▶ [Text block]:
####################

OST Nursing Home grows
By James Giago Davies
Native Sun News Today Contributing Editor
WHITE CLAY— In January of 2020 the
Oglala Sioux Tribe Nursing Home located in White Clay, Nebraska, will open a new 12-bed memory wing. This will bring the total bed capacity for the facility to about 70, and allow the Tribe to
care for tribal members with memory issues, close to home.
For almost half a century, the
Oglala Sioux Tribe (OST) struggled to get a tribal nursing facility, but failed in the face of a South Dakota moratorium on the number of facilities allowed. About 15 years ago, the foundational efforts to bring about the current OST began with current board president Kathy Janis, tribal attorney Mario Gonzalez and tribal financial officer Gary Russ. Richard Rangel and Associates designed a beautiful building, and the professional management organization run by Ron Ross, Native American Health Management, was hired to manage the facility.

####################

(Data records)
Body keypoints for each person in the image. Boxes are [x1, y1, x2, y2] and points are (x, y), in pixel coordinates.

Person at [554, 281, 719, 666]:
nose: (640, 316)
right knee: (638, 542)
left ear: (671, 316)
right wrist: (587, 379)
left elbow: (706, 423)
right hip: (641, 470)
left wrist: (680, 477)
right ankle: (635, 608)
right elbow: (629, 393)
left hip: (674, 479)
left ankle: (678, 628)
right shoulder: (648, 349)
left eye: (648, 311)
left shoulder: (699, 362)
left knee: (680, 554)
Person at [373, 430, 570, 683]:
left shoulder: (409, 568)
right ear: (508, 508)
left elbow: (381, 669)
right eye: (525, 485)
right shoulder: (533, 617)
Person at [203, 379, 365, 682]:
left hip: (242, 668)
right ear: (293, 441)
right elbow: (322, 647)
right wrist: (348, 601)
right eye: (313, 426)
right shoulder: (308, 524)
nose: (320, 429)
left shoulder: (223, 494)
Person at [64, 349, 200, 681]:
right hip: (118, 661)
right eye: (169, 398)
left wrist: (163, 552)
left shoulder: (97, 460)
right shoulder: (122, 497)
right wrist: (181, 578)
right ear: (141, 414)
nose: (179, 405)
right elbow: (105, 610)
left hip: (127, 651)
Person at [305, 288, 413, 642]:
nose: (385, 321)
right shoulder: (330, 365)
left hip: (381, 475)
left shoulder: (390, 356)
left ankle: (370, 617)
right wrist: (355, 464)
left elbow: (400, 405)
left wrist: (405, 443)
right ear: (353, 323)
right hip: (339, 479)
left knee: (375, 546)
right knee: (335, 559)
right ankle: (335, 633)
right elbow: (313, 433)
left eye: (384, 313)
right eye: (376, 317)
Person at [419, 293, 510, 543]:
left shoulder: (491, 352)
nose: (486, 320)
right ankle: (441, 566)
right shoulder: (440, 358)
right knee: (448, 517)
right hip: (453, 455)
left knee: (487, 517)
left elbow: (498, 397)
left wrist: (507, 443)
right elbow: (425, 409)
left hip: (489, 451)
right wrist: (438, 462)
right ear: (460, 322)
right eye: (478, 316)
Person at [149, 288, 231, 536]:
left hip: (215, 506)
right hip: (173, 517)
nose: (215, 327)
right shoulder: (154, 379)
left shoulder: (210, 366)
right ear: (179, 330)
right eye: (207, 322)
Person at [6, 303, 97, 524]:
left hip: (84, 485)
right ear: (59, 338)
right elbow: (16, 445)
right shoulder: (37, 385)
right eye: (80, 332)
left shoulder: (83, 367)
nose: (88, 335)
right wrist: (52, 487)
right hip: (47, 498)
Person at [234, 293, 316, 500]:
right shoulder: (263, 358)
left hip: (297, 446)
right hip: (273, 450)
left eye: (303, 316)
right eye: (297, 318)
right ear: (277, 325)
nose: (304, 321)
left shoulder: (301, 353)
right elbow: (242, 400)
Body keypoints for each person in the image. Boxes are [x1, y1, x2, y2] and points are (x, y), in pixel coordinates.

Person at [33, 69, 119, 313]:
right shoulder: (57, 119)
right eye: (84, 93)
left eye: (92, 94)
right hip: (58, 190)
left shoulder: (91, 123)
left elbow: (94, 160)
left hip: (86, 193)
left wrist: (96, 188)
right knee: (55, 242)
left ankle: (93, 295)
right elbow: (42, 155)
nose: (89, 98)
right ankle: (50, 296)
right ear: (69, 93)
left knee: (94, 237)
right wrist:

####################

▶ [Work to complete]:
1 > Reproduce the part of the nursing home article from "OST Nursing Home" to "close to home.".
2 > Do these statements agree with the nursing home article? Answer yes or no for each, quoting the words that decide it.
(a) The new memory wing will have 12 beds.
(b) The tribe struggled for about 15 years to get a nursing facility.
(c) Richard Rangel and Associates was hired to manage the facility.
3 > Answer these questions from the nursing home article.
(a) In what town and state is the nursing home located?
(b) Who is the current board president?
(c) Who designed the building?
The lines above are separate from the nursing home article.

▶ [Answers provided]:
1 >
OST Nursing Home grows
By James Giago Davies
Native Sun News Today Contributing Editor
WHITE CLAY— In January of 2020 the
Oglala Sioux Tribe Nursing Home located in White Clay, Nebraska, will open a new 12-bed memory wing. This will bring the total bed capacity for the facility to about 70, and allow the Tribe to
care for tribal members with memory issues, close to home.

2 >
(a) Yes: "will open a new 12-bed memory wing"
(b) No: "For almost half a century, the Oglala Sioux Tribe (OST) struggled to get a tribal nursing facility"
(c) No: "the professional management organization run by Ron Ross, Native American Health Management, was hired to manage the facility"

3 >
(a) White Clay, Nebraska
(b) Kathy Janis
(c) Richard Rangel and Associates